探偵男子たちが強すぎる
また優しげな笑みを浮かべ、白河くんは両手を開いた。
「どうだい?この人数を見て逃げたくなったかい?僕も鬼じゃないんだ。もし、今後僕達に関わらないと約束するならば、僕達は手を出さな──」
「うっさいですわ長々と。ええ加減じっとしとる身にもなってくれへん?」
「……確かに、僕も聞き飽きてきたよ」
「お兄と同じく!ね、蓮佳」
ずっと黙っていた紫音くんたちが口を開き、ヒバリちゃんとユウリくんは、わたしと目を合わせ微笑む。そして、壱弥くんがわたしたちのことを見渡し前に出た。

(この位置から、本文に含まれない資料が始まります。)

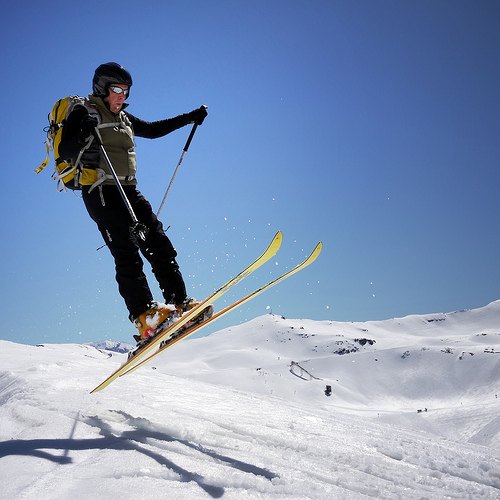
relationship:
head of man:
[94, 62, 133, 113] [46, 61, 213, 334]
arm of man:
[130, 111, 207, 135] [46, 61, 213, 334]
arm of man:
[57, 104, 89, 156] [46, 61, 213, 334]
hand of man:
[189, 106, 208, 126] [46, 61, 213, 334]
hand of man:
[79, 116, 100, 135] [46, 61, 213, 334]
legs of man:
[94, 184, 189, 307] [46, 61, 213, 334]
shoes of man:
[133, 300, 212, 338] [46, 61, 213, 334]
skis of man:
[92, 239, 328, 399] [46, 61, 213, 334]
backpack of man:
[42, 97, 102, 187] [46, 61, 213, 334]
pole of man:
[153, 105, 208, 217] [46, 61, 213, 334]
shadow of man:
[3, 409, 278, 497] [46, 61, 213, 334]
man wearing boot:
[46, 61, 213, 334] [133, 305, 180, 335]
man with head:
[46, 61, 213, 334] [94, 62, 133, 113]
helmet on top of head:
[91, 60, 130, 96] [94, 62, 133, 113]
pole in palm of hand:
[83, 118, 155, 239] [79, 116, 100, 135]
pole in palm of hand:
[150, 112, 208, 215] [189, 106, 208, 126]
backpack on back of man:
[42, 97, 102, 187] [46, 61, 213, 334]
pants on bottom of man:
[88, 184, 189, 309] [46, 61, 213, 334]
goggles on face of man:
[107, 85, 132, 95] [46, 61, 213, 334]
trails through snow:
[70, 386, 494, 498] [7, 308, 498, 499]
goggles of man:
[107, 85, 132, 95] [46, 61, 213, 334]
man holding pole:
[46, 61, 213, 334] [153, 105, 208, 217]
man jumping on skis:
[46, 61, 213, 334] [92, 239, 328, 399]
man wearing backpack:
[46, 61, 213, 334] [42, 97, 102, 187]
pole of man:
[150, 112, 208, 215] [46, 61, 213, 334]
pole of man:
[83, 118, 155, 239] [46, 61, 213, 334]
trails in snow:
[70, 386, 494, 498] [7, 308, 498, 499]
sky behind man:
[2, 3, 497, 330] [46, 61, 213, 334]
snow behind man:
[7, 308, 498, 499] [46, 61, 213, 334]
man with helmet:
[46, 61, 213, 334] [91, 60, 130, 96]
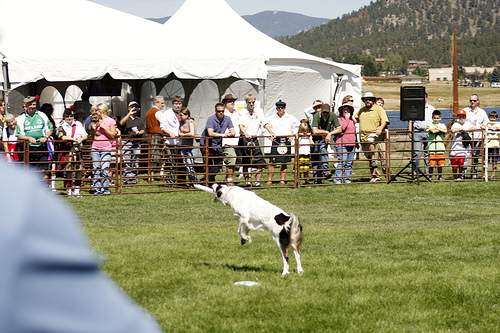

「俺らがこの人数とやり合うかどうか?……んなもん──」
『上等!』
全員の声が揃う。
何を言われようが、何を条件にされようが、わたしたちのやることは変わらない。
「……そうかい。君達は己が傷付く方を選ぶんだね」
「すぐにお前のことぶん殴るから待ってろ」
「殴る?僕に触れられると思っているみたいだけど、それは大きな間違いだ。僕のところに来る前に全員……倒れるか、降参してもらうよ」
白河くんは笑みを浮かべ姿を消した。
それを合図に続々と敵意をむき出しにしてくる不良くんたち。